** Input records **
________________
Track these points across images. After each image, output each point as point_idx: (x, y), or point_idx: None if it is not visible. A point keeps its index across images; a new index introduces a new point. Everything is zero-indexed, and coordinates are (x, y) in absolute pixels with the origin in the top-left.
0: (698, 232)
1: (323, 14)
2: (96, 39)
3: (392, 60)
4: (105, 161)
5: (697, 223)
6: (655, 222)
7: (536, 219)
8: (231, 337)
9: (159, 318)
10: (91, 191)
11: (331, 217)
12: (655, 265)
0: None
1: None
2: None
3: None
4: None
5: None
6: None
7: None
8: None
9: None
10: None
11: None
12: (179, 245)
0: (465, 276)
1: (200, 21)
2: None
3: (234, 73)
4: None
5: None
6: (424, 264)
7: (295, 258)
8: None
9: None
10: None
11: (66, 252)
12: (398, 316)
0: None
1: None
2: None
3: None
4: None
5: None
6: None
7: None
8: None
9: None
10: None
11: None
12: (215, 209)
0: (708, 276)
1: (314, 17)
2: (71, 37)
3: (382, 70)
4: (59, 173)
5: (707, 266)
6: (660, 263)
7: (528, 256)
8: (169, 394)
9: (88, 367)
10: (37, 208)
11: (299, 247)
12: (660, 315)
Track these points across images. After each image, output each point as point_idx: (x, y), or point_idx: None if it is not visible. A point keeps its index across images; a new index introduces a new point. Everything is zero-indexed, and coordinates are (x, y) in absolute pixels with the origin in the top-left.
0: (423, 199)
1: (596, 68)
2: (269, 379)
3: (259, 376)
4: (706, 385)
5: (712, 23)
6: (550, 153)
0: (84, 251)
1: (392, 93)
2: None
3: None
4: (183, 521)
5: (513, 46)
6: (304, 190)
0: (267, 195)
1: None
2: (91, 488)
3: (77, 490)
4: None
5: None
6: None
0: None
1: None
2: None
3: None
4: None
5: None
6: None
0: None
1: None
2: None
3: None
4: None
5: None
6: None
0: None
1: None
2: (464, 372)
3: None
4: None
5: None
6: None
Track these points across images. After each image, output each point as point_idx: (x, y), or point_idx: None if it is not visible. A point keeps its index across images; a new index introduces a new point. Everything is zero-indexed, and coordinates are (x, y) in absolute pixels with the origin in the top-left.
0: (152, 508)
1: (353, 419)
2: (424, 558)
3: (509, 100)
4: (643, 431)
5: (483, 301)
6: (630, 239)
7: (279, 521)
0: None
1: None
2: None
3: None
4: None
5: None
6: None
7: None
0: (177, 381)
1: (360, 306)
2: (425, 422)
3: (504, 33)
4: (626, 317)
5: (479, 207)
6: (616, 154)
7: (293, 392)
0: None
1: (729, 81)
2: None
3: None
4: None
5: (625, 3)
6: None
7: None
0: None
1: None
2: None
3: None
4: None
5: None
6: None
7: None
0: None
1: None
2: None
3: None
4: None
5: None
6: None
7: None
________________
** Stated task **
Could you copy the records word for word, starting from their very first line and stopping after the line that contains "6: (660, 263)", with that line included?

** Solution **
Track these points across images. After each image, output each point as point_idx: (x, y), or point_idx: None if it is not visible. A point keeps its index across images; a new index introduces a new point. Everything is zero-indexed, and coordinates are (x, y) in absolute pixels with the origin in the top-left.
0: (698, 232)
1: (323, 14)
2: (96, 39)
3: (392, 60)
4: (105, 161)
5: (697, 223)
6: (655, 222)
7: (536, 219)
8: (231, 337)
9: (159, 318)
10: (91, 191)
11: (331, 217)
12: (655, 265)
0: None
1: None
2: None
3: None
4: None
5: None
6: None
7: None
8: None
9: None
10: None
11: None
12: (179, 245)
0: (465, 276)
1: (200, 21)
2: None
3: (234, 73)
4: None
5: None
6: (424, 264)
7: (295, 258)
8: None
9: None
10: None
11: (66, 252)
12: (398, 316)
0: None
1: None
2: None
3: None
4: None
5: None
6: None
7: None
8: None
9: None
10: None
11: None
12: (215, 209)
0: (708, 276)
1: (314, 17)
2: (71, 37)
3: (382, 70)
4: (59, 173)
5: (707, 266)
6: (660, 263)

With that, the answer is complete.